Open Studio for On the Trail of Calder

Since October 2, a group of five artists from Italy have been working in an old factory on Freight Street, creating artwork inspired by Alexander Calder. The end result will be installation of five new sculptures in downtown Waterbury. Today was the Open Studio at the factory, giving the public a chance to preview the work and meet the artists.

Artist Eduardo Giannattasio greeting new arrivals to the studio. Giannattasio came up with the idea for the project, recruiting local resident Ann Marie Somma to help make it happen.

Old factories are perfect places for art studios, with large well-lit spaces to work in, and little reason to worry about making a mess.
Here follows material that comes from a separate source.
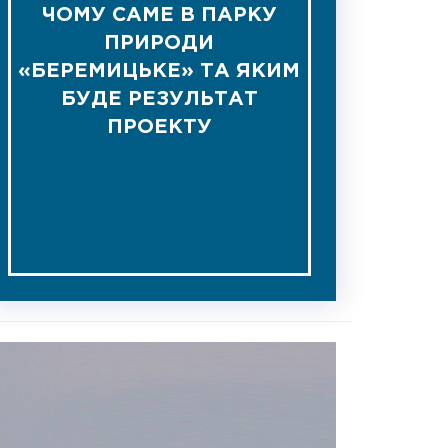
ЧОМУ САМЕ В ПАРКУ
ПРИРОДИ
«БЕРЕМИЦЬКЕ» ТА ЯКИМ
БУДЕ РЕЗУЛЬТАТ
ПРОЕКТУ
The other end of the factory complex, well used by a variety of businesses.

Entrance to the studio.

Skylight inside the factory.

I arrived twenty minutes after the Open Studio started and was pleased to find the place was packed. The audience was a mix of Waterbury residents and people from nearby towns. Clearly, establishing a regular artist residency program in Waterbury is a very viable idea.

Sleeping Giant by Vincenzo Liguori will be placed on Freight Street. From the label: "It resembles a giant smoke stack, honors Waterbury's industrial past, and recalls Italy's volcanoes. The mobile on top is red, white, and blue, the colors of the American flag."
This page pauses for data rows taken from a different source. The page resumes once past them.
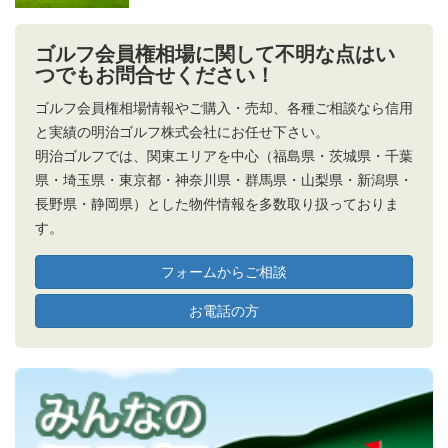
ゴルフ会員権相場に関して不明な点はい
つでもお問合せください！
ゴルフ会員権相場情報やご購入・売却、各種ご相談なら信用
と実績の明治ゴルフ株式会社にお任せ下さい。
明治ゴルフでは、関東エリアを中心（福島県・茨城県・千葉
県・埼玉県・東京都・神奈川県・群馬県・山梨県・新潟県・
長野県・静岡県）とした物件情報を多数取り扱っておりま
す。
フォームからご相談
お電話の方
Off Beat by Deborah Napolitano will be placed outside the Travel Center in the Buckingham Garage (where, incidentally, Calder once offered to install a sculpture, but the City turned him down).  From the label: "It reflects Alexander Calder's love of the circus and circus sculptures. The piece is meant to inspire us to walk to a different beat."

Joe Pisani was a major supporter of the project. His father, Frank Pisani, helped construct Calder's sculptures at Segre Iron Works in Waterbury.

Artist Deborah Napolitano

This flame-like sculpture by Raffaele Falcone will be installed on Phoenix Avenue.
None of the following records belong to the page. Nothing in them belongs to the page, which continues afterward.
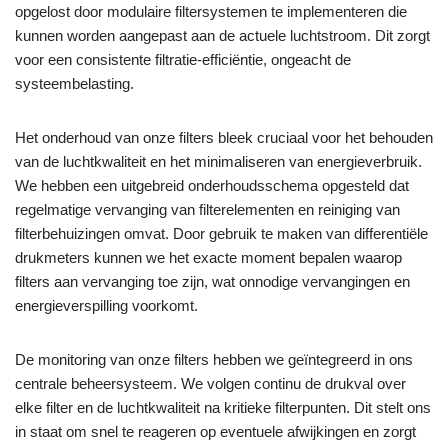
opgelost door modulaire filtersystemen te implementeren die
kunnen worden aangepast aan de actuele luchtstroom. Dit zorgt
voor een consistente filtratie-efficiëntie, ongeacht de
systeembelasting.
Het onderhoud van onze filters bleek cruciaal voor het behouden
van de luchtkwaliteit en het minimaliseren van energieverbruik.
We hebben een uitgebreid onderhoudsschema opgesteld dat
regelmatige vervanging van filterelementen en reiniging van
filterbehuizingen omvat. Door gebruik te maken van differentiële
drukmeters kunnen we het exacte moment bepalen waarop
filters aan vervanging toe zijn, wat onnodige vervangingen en
energieverspilling voorkomt.
De monitoring van onze filters hebben we geïntegreerd in ons
centrale beheersysteem. We volgen continu de drukval over
elke filter en de luchtkwaliteit na kritieke filterpunten. Dit stelt ons
in staat om snel te reageren op eventuele afwijkingen en zorgt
Returning to the Source by William Papaleo will be installed in Library Park. From the label: "It symbolizes the regenerating possibilities for Waterbury through art. It also symbolizes the city's return to its roots through metal."

Mare Nostrum ("Our Sea") by Eduardo Giannattasio will be placed outside the YMCA. From the label: "The work is a tribute to Alexander Calder's mobiles but also fitting for Waterbury as a river city. The symbolism behind the sculpture is that one sea unites humanity."

Paintings, sketches, and prints were on display during the Open Studio.

Small models and variations of the five sculptures were also on view.

One added treat: displays of vintage equipment (because what old factory would be complete without vintage and antique furnishings?).

Welding equipment used during the project. The helmet is not a stray motorcycle helmet--it's a colorful welding mask.

Welding machine used by Frank Pisani at Segre Iron Works to build Calder's sculptures.